■ Exercise objective
From the first line to the last, write out the records exactly, leaving the pictures behind.

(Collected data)
---

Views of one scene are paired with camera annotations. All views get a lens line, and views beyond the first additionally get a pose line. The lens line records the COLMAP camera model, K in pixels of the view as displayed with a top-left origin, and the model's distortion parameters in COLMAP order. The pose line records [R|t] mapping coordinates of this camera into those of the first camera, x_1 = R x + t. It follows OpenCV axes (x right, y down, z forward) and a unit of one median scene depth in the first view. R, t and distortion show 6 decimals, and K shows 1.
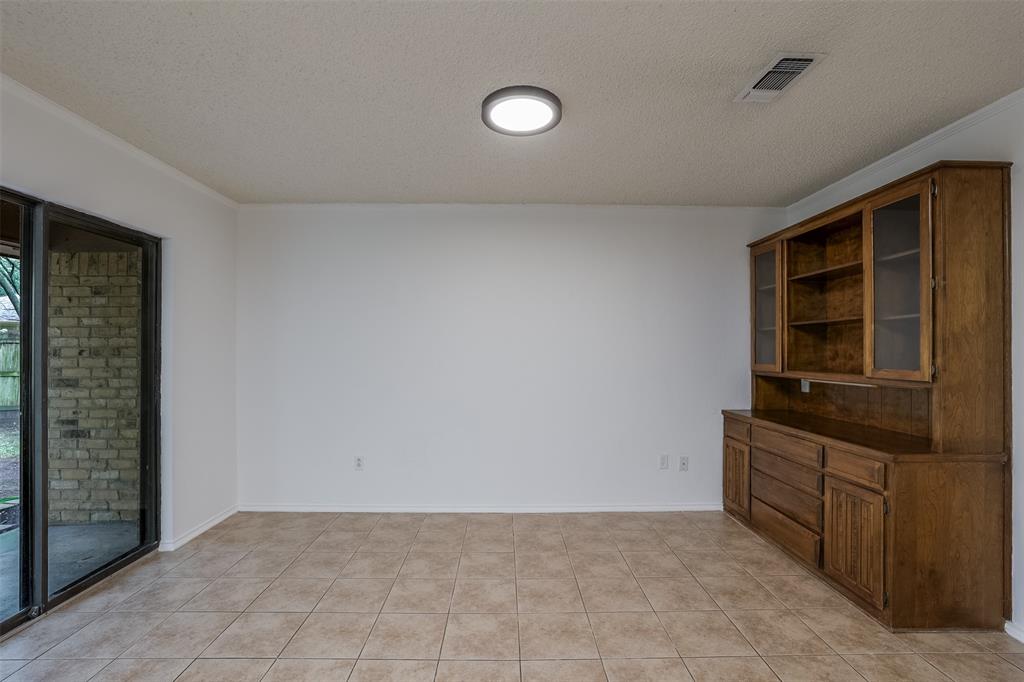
lens RADIAL K [[444.4, 0, 507.4], [0, 444.4, 341.1], [0, 0, 1]] dist [-0.038206, 0.010969]
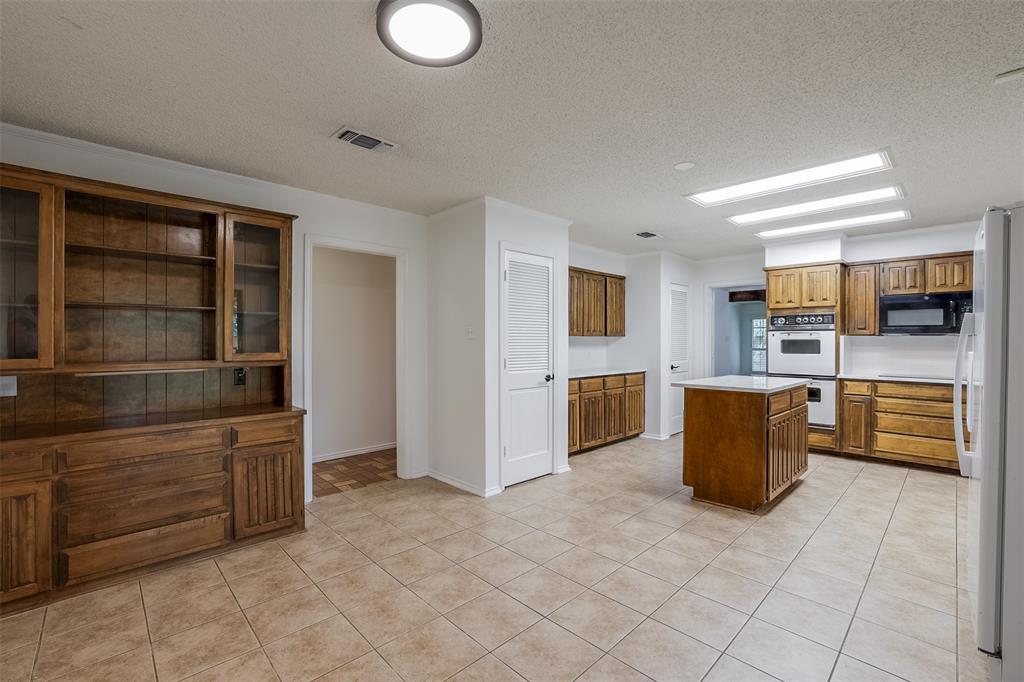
lens RADIAL K [[444.4, 0, 507.4], [0, 444.4, 341.1], [0, 0, 1]] dist [-0.038206, 0.010969]
pose [[-0.683976, -0.001241, 0.729504, -0.528168], [-0.016601, 0.999766, -0.013864, 0.031790], [-0.729316, -0.021593, -0.683837, 1.226948]]
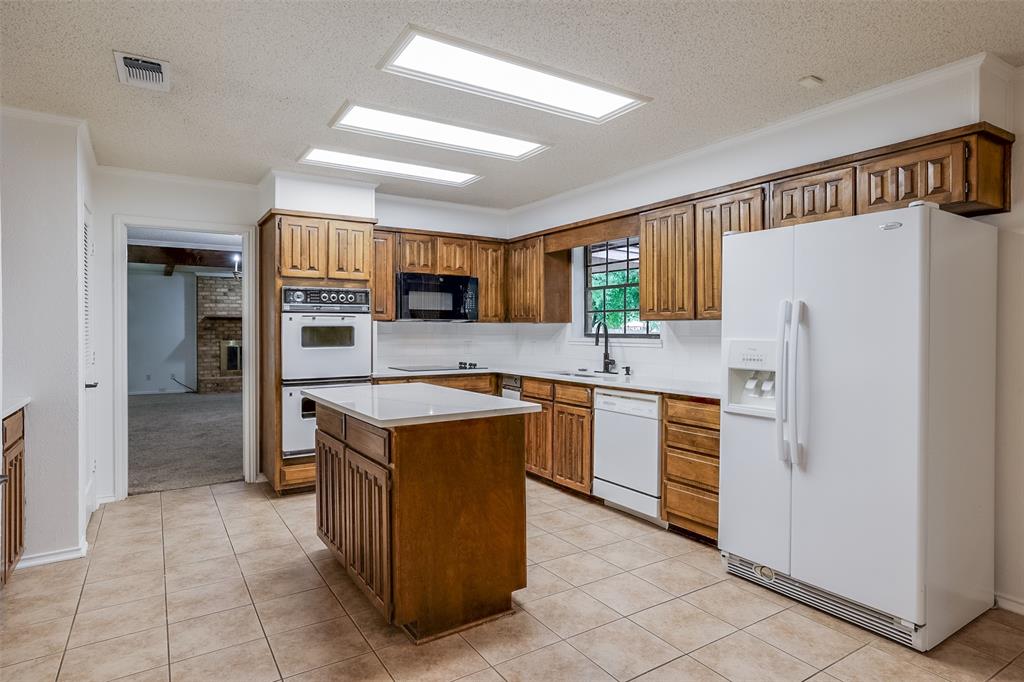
lens RADIAL K [[566.4, 0, 516.5], [0, 566.4, 333.8], [0, 0, 1]] dist [-0.002628, -0.000194]
pose [[-0.845447, 0.005628, -0.534030, 0.469148], [0.011091, 0.999914, -0.007021, 0.017274], [0.533944, -0.011859, -0.845436, 0.662526]]
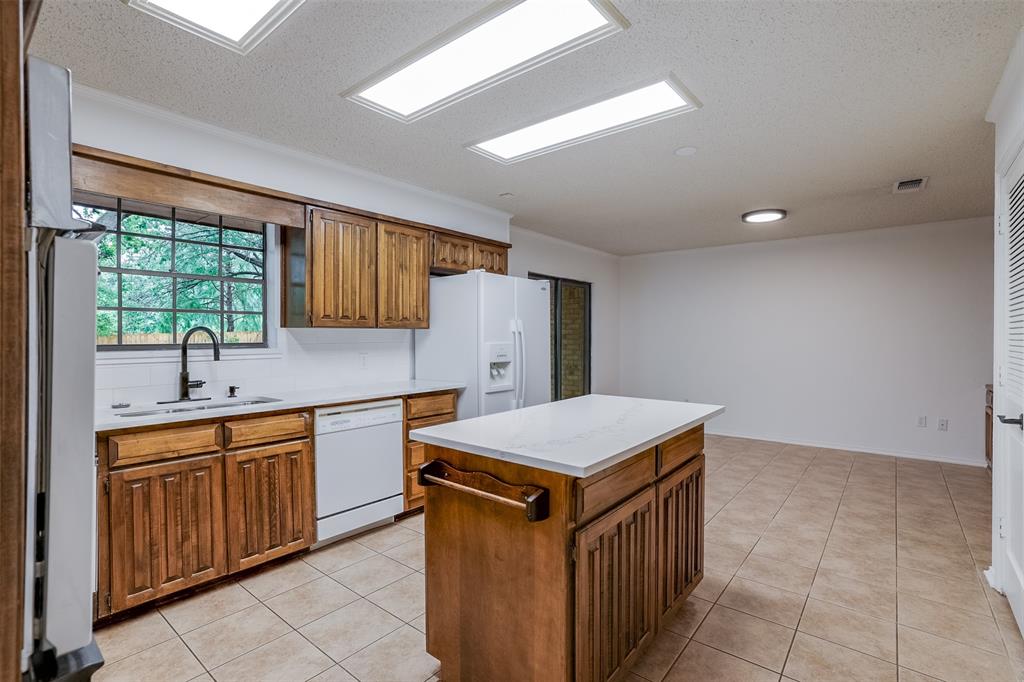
lens RADIAL K [[482.5, 0, 512.0], [0, 482.5, 341.0], [0, 0, 1]] dist [-0.000982, 0.000020]
pose [[0.766839, 0.005638, -0.641815, 0.475704], [0.012340, 0.999647, 0.023526, -0.016708], [0.641721, -0.025961, 0.766499, -1.199721]]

---

■ Task result
Views of one scene are paired with camera annotations. All views get a lens line, and views beyond the first additionally get a pose line. The lens line records the COLMAP camera model, K in pixels of the view as displayed with a top-left origin, and the model's distortion parameters in COLMAP order. The pose line records [R|t] mapping coordinates of this camera into those of the first camera, x_1 = R x + t. It follows OpenCV axes (x right, y down, z forward) and a unit of one median scene depth in the first view. R, t and distortion show 6 decimals, and K shows 1.
lens RADIAL K [[444.4, 0, 507.4], [0, 444.4, 341.1], [0, 0, 1]] dist [-0.038206, 0.010969]
lens RADIAL K [[444.4, 0, 507.4], [0, 444.4, 341.1], [0, 0, 1]] dist [-0.038206, 0.010969]
pose [[-0.683976, -0.001241, 0.729504, -0.528168], [-0.016601, 0.999766, -0.013864, 0.031790], [-0.729316, -0.021593, -0.683837, 1.226948]]
lens RADIAL K [[566.4, 0, 516.5], [0, 566.4, 333.8], [0, 0, 1]] dist [-0.002628, -0.000194]
pose [[-0.845447, 0.005628, -0.534030, 0.469148], [0.011091, 0.999914, -0.007021, 0.017274], [0.533944, -0.011859, -0.845436, 0.662526]]
lens RADIAL K [[482.5, 0, 512.0], [0, 482.5, 341.0], [0, 0, 1]] dist [-0.000982, 0.000020]
pose [[0.766839, 0.005638, -0.641815, 0.475704], [0.012340, 0.999647, 0.023526, -0.016708], [0.641721, -0.025961, 0.766499, -1.199721]]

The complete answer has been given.